You're not a boss until you own a pair of visvim FBTs. I think that's one of the 10 commandments of menswear blogging. Shit's like number 9—somewhere near the end there for sure. But don't forget about it because when you die and head to menswear blogger heaven, Hiroki is going to be at the pearly gates taking roll and if he sees that you never copped a pair your afterlife is a fucking rap, man.
That's why the gawd Lord Nakamura put on his professors hat and took it upon himself to write up a dissertation about the roots and evolution of the moccasin-inspired piece of footwear that his brand has become so well known for (hat tip to our ex over at GQ for this one). He breaks down the history where Native American tribes made the shoes to protect their feet during the harsh winters and, while many didn't have as durable a sole as the current iterations do with their hard rubber, they eventually grew into more solidified footwear for further protection against the elements.

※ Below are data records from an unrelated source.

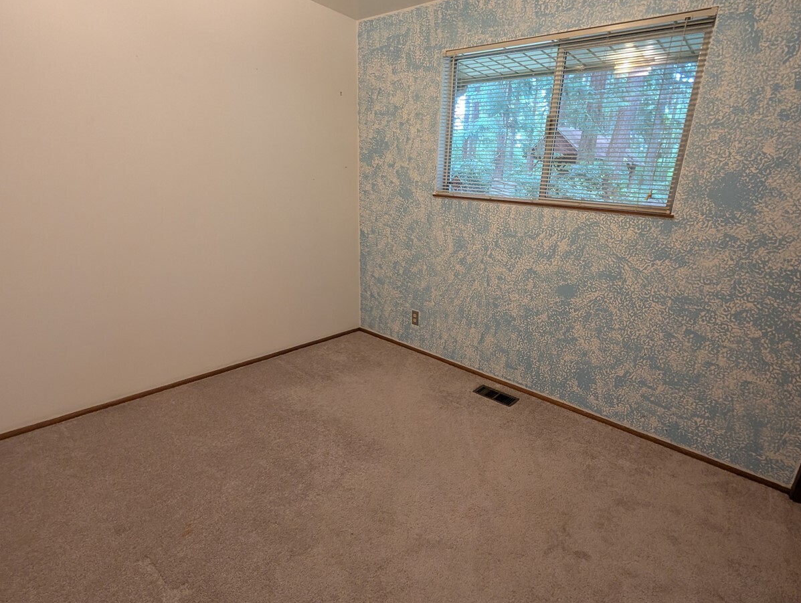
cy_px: 314
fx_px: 371
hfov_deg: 94.0
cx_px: 448
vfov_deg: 78.2
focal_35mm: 16
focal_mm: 2.02
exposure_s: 1/60
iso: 313
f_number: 1.7
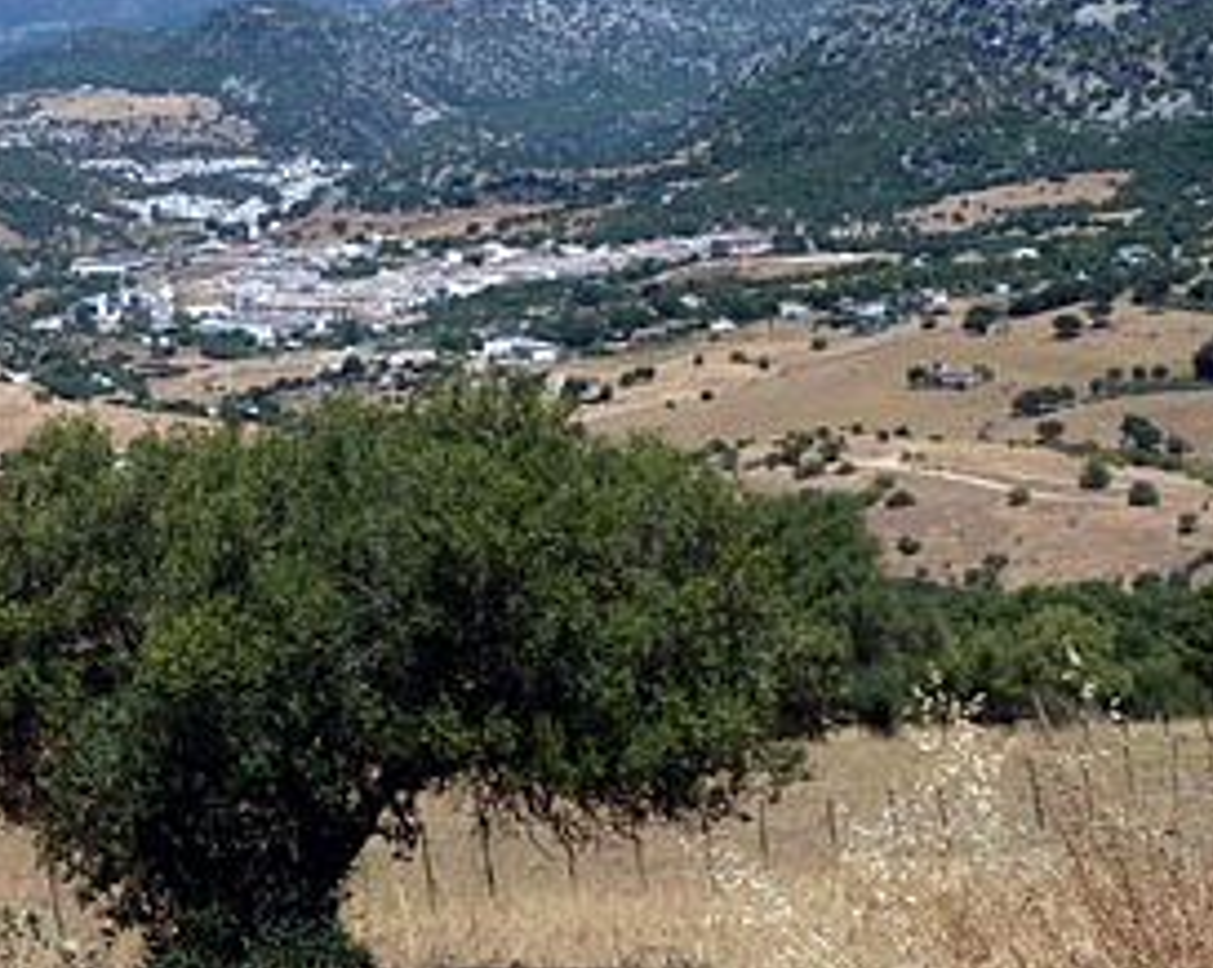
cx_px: 9
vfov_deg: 14.8
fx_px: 3695
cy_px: 173
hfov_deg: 18.2
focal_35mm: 103
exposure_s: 1/400
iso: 80
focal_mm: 7.9
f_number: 5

Even the superfluous flap around the ankle had a use: They could be flipped up to protect the wearer's ankle and, supposedly, the fringe on models like the Shaman may have helped cover the tracks of someone walking through muddy terrain. The sometimes ornate vamp on the top of the foot? Yeah, that offered tribes the possibility of 1.0 DIY customization with beads or other designs specific to them. Crafty!
Of course, as Hiroki founded visvim, he modified the design to suit the urban environment. The FBT (named after a pair of fire kicks on a Fun Boy Trio album cover) we know today wouldn't make the cut as a true moccasin, so to speak. He worked to make sure the shoe had a unique, but also versatile silhouette, which ushered in the removable ankle flap. But it also kept true to the original feel of a leather sole with a specific mixture of chemicals to replicate the support, while adding comfort. The original FBT made its first appearance more than TEN years ago and the newest models show the brand's tireless work to keep the shoe both modern and as historically accurate as possible.